La relation entre le cerveau et les intestins est un domaine fascinant qui révèle à quel point nos systèmes nerveux et digestif sont interconnectés. L'intestin, souvent décrit comme notre "deuxième cerveau", joue un rôle clé dans notre bien-être global, influençant non seulement notre digestion mais aussi notre humeur, notre comportement et notre santé mentale.

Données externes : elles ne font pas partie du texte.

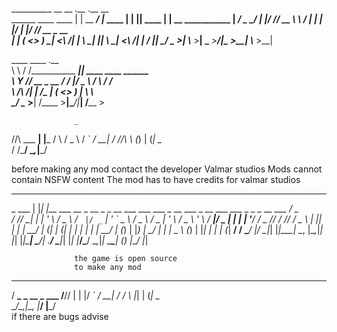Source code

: 
__________              __           __           .__  .__        __                 
\______   \____   ____ |  | __ _____/  |_    ____ |  | |__| ____ |  | __ ___________ 
 |     ___/  _ \_/ ___\|  |/ // __ \   __\ _/ ___\|  | |  |/ ___\|  |/ // __ \_  __ \
 |    |  (  <_> )  \___|    <\  ___/|  |   \  \___|  |_|  \  \___|    <\  ___/|  | \/
 |____|   \____/ \___  >__|_ \\___  >__|    \___  >____/__|\___  >__|_ \\___  >__|   
                          
  ____   ____                  .__                                                   
  \   \ /   /___________  _____|__| ____   ____   ______                             
   \   Y   // __ \_  __ \/  ___/  |/  _ \ /    \ /  ___/                             
    \     /\  ___/|  | \/\___ \|  (  <_> )   |  \\___ \                              
     \___/  \___  >__|  /____  >__|\____/|___|  /____  >                             

     

                  _     
  /\/\   ___   __| |___ 
 /    \ / _ \ / _` / __|
/ /\/\ \ (_) | (_| \__ \
\/    \/\___/ \__,_|___/

                        
before making any mod contact the developer Valmar studios
Mods cannot contain NSFW content 
The mod has to have credits for valmar studios

  _____       _   _                                                                                               ___ 
  \_   \___  | |_| |__   ___    __ _  __ _ _ __ ___   ___    ___  _ __   ___ _ __    ___  ___  _   _ _ __ ___ ___/ _ \
   / /\/ __| | __| '_ \ / _ \  / _` |/ _` | '_ ` _ \ / _ \  / _ \| '_ \ / _ \ '_ \  / __|/ _ \| | | | '__/ __/ _ \// /
/\/ /_ \__ \ | |_| | | |  __/ | (_| | (_| | | | | | |  __/ | (_) | |_) |  __/ | | | \__ \ (_) | |_| | | | (_|  __/ \/ 
\____/ |___/  \__|_| |_|\___|  \__, |\__,_|_| |_| |_|\___|  \___/| .__/ \___|_| |_| |___/\___/ \__,_|_|  \___\___| () 
                               |___/                             |_|                                                  

                  the game is open source
                  to make any mod

   ___                 
  / __\_   _  __ _ ___ 
 /__\// | | |/ _` / __|
/ \/  \ |_| | (_| \__ \
\_____/\__,_|\__, |___/
             |___/     
             if there are bugs
             advise
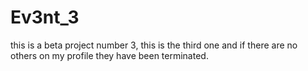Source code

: # Ev3nt_3
this is a beta project number 3, this is the third one and if there are no others on my profile they have been terminated.
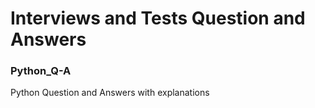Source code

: # Interviews and Tests Question and Answers
### Python_Q-A
Python Question and Answers with explanations
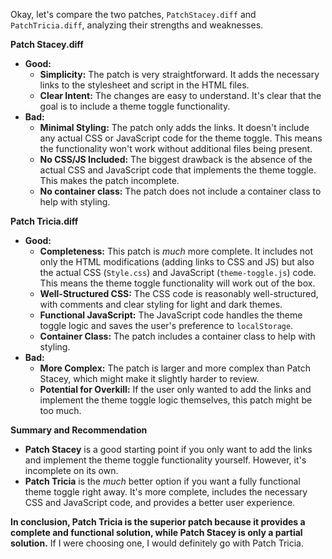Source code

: Okay, let's compare the two patches, `PatchStacey.diff` and `PatchTricia.diff`, analyzing their strengths and weaknesses.

**Patch Stacey.diff**

*   **Good:**
    *   **Simplicity:** The patch is very straightforward. It adds the necessary links to the stylesheet and script in the HTML files.
    *   **Clear Intent:** The changes are easy to understand. It's clear that the goal is to include a theme toggle functionality.
*   **Bad:**
    *   **Minimal Styling:** The patch only adds the links. It doesn't include any actual CSS or JavaScript code for the theme toggle. This means the functionality won't work without additional files being present.
    *   **No CSS/JS Included:** The biggest drawback is the absence of the actual CSS and JavaScript code that implements the theme toggle. This makes the patch incomplete.
    *   **No container class:** The patch does not include a container class to help with styling.

**Patch Tricia.diff**

*   **Good:**
    *   **Completeness:** This patch is *much* more complete. It includes not only the HTML modifications (adding links to CSS and JS) but also the actual CSS (`Style.css`) and JavaScript (`theme-toggle.js`) code. This means the theme toggle functionality will work out of the box.
    *   **Well-Structured CSS:** The CSS code is reasonably well-structured, with comments and clear styling for light and dark themes.
    *   **Functional JavaScript:** The JavaScript code handles the theme toggle logic and saves the user's preference to `localStorage`.
    *   **Container Class:** The patch includes a container class to help with styling.
*   **Bad:**
    *   **More Complex:** The patch is larger and more complex than Patch Stacey, which might make it slightly harder to review.
    *   **Potential for Overkill:** If the user only wanted to add the links and implement the theme toggle logic themselves, this patch might be too much.

**Summary and Recommendation**

*   **Patch Stacey** is a good starting point if you only want to add the links and implement the theme toggle functionality yourself. However, it's incomplete on its own.
*   **Patch Tricia** is the *much* better option if you want a fully functional theme toggle right away. It's more complete, includes the necessary CSS and JavaScript code, and provides a better user experience.

**In conclusion, Patch Tricia is the superior patch because it provides a complete and functional solution, while Patch Stacey is only a partial solution.**  If I were choosing one, I would definitely go with Patch Tricia.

Maintenir un microbiote intestinal équilibré grâce à une alimentation saine, à la gestion du stress et à l'intégration de pratiques de bien-être peut contribuer à favoriser une communication harmonieuse entre ces deux organes vitaux. À l'avenir, les recherches sur l'axe intestin-cerveau pourraient ouvrir de nouvelles perspectives pour traiter des troubles neuropsychiatriques et améliorer notre qualité de vie.